Saved data entries
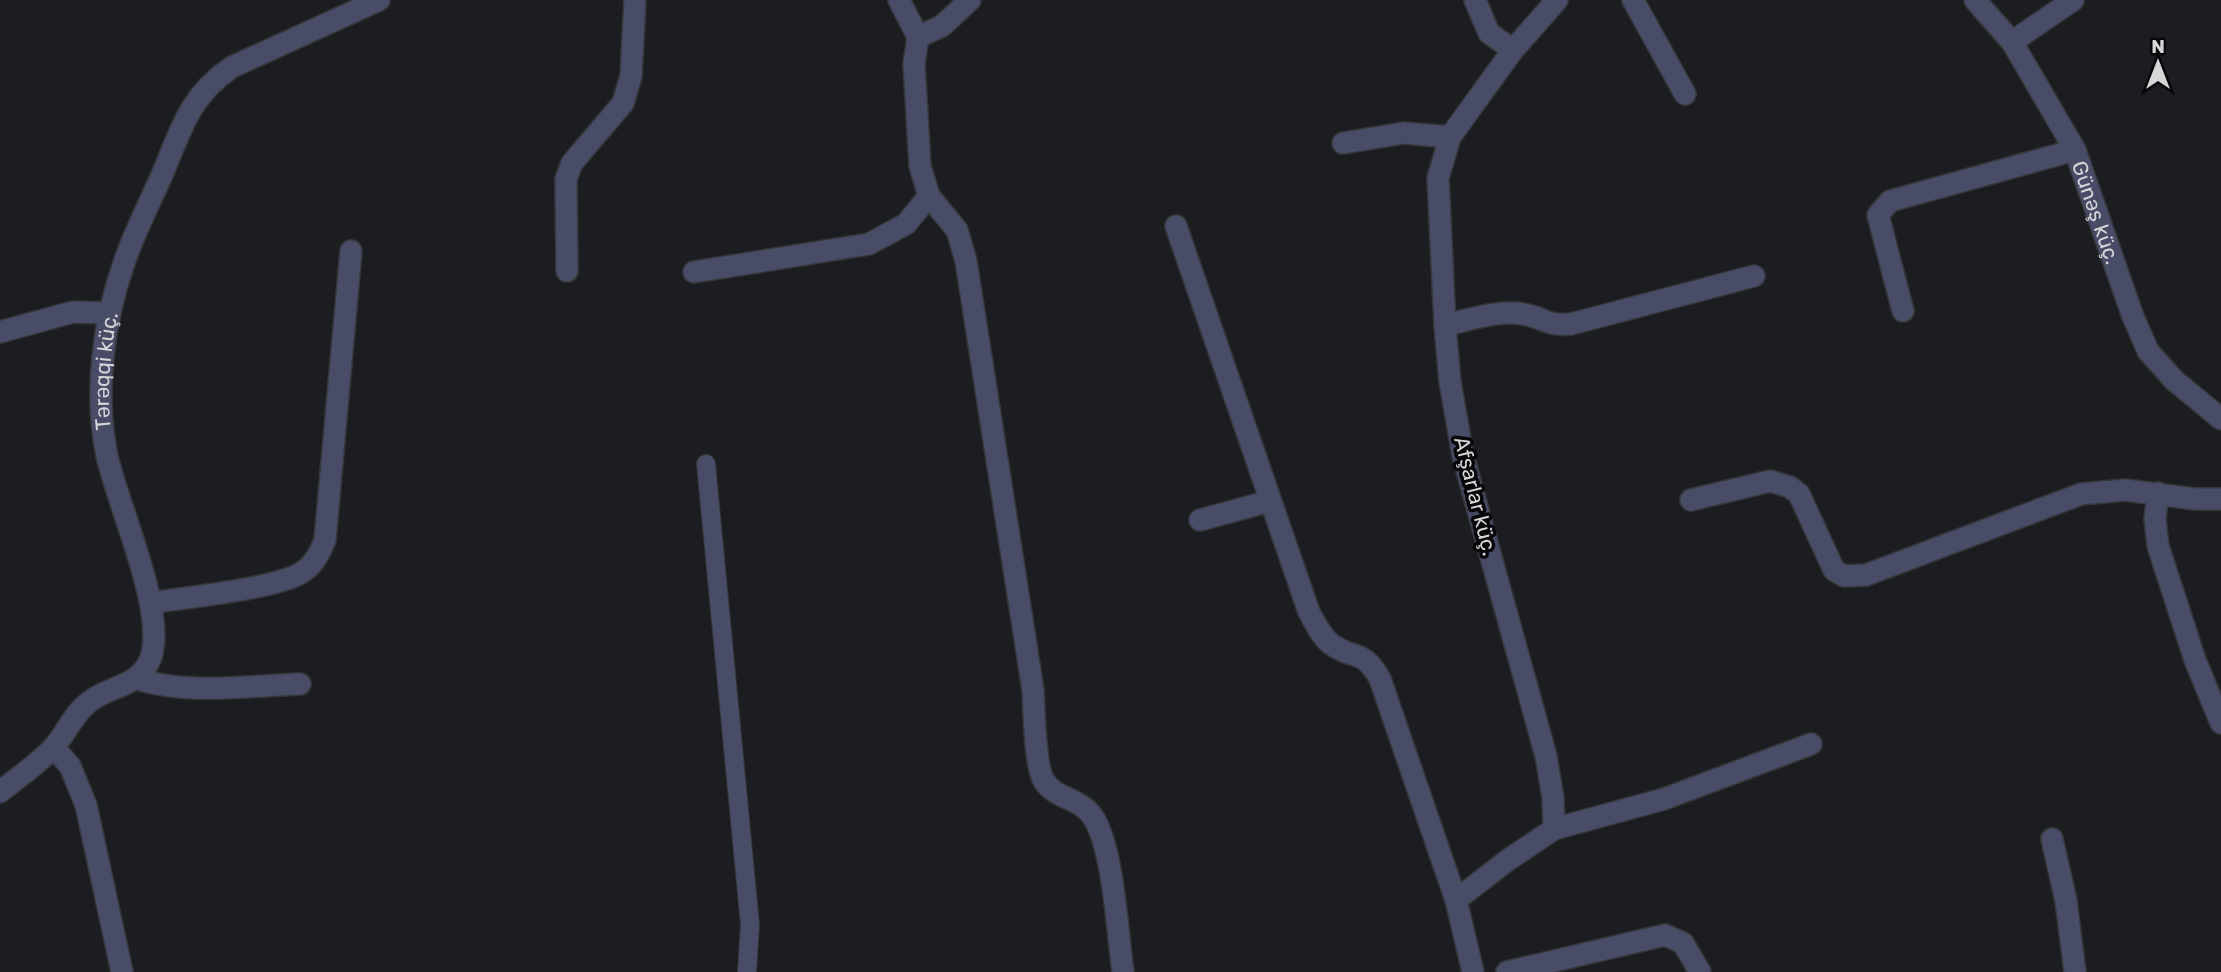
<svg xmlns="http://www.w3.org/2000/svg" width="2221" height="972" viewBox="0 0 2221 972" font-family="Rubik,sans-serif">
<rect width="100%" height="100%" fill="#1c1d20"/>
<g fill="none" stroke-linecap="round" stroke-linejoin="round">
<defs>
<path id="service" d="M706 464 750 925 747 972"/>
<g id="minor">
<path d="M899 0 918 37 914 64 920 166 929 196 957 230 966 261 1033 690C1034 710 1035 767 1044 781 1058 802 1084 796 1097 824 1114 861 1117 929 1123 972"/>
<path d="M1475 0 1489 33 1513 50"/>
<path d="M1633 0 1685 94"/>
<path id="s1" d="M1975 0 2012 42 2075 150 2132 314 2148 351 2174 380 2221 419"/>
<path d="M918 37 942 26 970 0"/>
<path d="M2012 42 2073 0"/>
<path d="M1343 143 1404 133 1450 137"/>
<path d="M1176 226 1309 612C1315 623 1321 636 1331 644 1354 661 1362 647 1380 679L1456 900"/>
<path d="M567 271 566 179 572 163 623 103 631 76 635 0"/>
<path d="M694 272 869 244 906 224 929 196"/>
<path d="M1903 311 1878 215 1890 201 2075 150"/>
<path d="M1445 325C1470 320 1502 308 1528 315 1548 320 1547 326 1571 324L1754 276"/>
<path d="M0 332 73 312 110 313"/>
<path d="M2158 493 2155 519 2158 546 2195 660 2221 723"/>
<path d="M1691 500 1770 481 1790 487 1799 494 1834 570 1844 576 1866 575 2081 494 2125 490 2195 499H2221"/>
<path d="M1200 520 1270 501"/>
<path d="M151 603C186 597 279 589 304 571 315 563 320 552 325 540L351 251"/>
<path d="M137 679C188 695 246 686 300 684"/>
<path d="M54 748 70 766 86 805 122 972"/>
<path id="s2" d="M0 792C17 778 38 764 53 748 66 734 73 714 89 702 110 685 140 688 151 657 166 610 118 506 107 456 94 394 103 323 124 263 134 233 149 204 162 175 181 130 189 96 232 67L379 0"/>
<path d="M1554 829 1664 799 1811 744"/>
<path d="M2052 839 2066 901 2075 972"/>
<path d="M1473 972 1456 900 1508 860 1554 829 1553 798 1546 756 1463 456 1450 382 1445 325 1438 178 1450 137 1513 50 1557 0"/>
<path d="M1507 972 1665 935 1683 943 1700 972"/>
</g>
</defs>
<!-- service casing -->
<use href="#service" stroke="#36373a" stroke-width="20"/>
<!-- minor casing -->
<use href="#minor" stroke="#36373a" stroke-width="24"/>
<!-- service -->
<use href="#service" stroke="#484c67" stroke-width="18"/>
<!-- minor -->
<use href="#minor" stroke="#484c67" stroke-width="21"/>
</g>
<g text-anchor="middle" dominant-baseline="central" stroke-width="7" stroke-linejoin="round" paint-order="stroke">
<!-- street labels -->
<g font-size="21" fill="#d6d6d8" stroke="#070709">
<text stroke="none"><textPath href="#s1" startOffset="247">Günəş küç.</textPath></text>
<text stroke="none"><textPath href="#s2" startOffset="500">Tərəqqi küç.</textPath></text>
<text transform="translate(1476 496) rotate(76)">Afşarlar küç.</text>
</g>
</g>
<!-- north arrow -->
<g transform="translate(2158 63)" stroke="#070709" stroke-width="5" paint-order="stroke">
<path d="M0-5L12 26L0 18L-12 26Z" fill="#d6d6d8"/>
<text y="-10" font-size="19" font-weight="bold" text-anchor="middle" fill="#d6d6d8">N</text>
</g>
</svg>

---

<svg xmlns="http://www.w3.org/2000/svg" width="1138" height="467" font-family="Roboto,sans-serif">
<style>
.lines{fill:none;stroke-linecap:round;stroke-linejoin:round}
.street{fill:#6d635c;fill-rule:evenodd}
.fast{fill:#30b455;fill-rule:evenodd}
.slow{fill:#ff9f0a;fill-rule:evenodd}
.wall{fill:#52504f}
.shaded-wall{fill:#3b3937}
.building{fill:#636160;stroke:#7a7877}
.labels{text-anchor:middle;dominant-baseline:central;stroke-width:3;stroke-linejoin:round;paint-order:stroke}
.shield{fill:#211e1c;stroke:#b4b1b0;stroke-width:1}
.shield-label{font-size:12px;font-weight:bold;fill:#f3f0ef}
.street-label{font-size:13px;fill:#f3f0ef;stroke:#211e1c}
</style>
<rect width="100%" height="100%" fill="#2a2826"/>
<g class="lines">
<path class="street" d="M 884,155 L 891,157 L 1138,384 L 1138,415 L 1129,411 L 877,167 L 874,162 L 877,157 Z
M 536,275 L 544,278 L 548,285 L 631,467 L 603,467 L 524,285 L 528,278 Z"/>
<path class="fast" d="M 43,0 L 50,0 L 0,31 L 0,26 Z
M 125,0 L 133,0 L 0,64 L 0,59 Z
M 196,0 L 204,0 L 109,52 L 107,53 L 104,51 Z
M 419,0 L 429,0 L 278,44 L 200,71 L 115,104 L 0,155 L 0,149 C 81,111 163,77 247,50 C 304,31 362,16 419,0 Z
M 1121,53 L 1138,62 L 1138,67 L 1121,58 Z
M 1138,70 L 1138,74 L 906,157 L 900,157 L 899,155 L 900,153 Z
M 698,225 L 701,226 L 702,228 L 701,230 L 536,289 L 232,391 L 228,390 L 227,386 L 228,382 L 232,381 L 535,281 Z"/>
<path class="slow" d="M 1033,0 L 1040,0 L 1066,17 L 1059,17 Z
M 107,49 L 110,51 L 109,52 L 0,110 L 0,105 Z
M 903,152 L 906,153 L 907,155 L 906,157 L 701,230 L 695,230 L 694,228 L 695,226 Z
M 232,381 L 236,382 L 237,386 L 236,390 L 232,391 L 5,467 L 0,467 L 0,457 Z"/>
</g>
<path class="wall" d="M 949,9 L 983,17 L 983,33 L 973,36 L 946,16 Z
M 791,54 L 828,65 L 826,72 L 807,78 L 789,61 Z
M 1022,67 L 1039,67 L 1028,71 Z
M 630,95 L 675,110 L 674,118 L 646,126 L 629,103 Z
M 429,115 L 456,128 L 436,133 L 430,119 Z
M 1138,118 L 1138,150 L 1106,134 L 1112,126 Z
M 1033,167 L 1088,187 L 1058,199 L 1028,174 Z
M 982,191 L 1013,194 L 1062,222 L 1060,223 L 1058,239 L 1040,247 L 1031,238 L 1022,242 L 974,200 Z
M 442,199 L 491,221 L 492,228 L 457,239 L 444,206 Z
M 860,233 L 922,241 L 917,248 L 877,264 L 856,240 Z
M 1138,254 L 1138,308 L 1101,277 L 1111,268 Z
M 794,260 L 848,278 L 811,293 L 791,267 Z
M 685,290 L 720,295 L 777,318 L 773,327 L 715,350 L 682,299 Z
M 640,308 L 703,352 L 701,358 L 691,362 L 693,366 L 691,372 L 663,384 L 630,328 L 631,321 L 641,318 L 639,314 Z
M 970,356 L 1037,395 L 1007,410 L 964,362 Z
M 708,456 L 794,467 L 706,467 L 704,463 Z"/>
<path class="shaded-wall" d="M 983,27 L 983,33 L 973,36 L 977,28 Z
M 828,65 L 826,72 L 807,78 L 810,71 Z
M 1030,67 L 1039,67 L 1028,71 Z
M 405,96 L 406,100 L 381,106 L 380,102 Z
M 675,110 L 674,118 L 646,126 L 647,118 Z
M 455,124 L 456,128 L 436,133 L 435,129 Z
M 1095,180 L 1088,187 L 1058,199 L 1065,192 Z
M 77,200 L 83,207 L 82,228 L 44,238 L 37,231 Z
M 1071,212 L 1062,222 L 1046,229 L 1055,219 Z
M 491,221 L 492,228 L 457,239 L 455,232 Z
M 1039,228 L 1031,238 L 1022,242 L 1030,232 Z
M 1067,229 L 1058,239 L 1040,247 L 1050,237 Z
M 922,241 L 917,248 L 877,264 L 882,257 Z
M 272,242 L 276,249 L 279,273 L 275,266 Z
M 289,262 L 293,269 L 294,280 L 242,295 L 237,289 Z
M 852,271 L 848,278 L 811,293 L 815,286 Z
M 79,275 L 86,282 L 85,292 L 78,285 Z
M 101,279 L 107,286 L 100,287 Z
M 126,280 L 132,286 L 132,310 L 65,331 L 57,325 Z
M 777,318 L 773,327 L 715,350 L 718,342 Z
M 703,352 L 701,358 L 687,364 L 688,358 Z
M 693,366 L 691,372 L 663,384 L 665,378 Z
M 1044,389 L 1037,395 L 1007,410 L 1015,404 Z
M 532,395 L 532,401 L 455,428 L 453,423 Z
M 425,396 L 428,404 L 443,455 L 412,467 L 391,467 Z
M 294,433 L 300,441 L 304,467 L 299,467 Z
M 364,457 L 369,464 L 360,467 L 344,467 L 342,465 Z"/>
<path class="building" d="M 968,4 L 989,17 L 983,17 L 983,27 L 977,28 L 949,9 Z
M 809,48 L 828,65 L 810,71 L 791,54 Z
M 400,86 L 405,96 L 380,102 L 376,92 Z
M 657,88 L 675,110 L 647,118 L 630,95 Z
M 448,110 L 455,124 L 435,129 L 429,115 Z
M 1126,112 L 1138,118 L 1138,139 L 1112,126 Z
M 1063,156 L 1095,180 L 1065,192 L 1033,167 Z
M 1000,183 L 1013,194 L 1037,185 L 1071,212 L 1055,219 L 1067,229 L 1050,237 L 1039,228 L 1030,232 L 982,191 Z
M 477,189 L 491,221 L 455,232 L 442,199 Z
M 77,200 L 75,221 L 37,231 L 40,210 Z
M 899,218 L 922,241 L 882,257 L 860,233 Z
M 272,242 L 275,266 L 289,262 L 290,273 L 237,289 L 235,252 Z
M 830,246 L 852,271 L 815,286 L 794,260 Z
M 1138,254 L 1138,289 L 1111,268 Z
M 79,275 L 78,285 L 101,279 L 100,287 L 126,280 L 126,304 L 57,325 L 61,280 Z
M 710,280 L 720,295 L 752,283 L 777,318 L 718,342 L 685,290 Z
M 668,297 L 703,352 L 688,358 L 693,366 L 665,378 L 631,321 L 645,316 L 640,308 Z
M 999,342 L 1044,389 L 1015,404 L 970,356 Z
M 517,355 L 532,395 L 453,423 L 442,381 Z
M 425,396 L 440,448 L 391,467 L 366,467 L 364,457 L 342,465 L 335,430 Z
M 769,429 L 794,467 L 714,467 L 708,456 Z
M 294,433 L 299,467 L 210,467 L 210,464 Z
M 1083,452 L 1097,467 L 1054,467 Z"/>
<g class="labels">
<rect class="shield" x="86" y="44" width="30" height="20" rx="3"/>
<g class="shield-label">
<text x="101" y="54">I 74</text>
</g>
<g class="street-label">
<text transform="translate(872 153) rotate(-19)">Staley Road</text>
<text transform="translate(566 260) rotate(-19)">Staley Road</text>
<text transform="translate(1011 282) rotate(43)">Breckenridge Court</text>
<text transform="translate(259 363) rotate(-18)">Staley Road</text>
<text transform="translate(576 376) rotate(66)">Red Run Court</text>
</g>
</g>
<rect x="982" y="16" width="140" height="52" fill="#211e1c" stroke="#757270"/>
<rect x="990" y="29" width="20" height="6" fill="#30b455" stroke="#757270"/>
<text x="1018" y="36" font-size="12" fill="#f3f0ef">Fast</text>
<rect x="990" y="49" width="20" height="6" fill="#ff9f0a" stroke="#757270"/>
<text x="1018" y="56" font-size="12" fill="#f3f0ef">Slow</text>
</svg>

» WHAT NEEDS TO BE DONE
Search the entries for "lines" and copy each matching line.

» YOUR SOLUTION
.lines{fill:none;stroke-linecap:round;stroke-linejoin:round}
<g class="lines">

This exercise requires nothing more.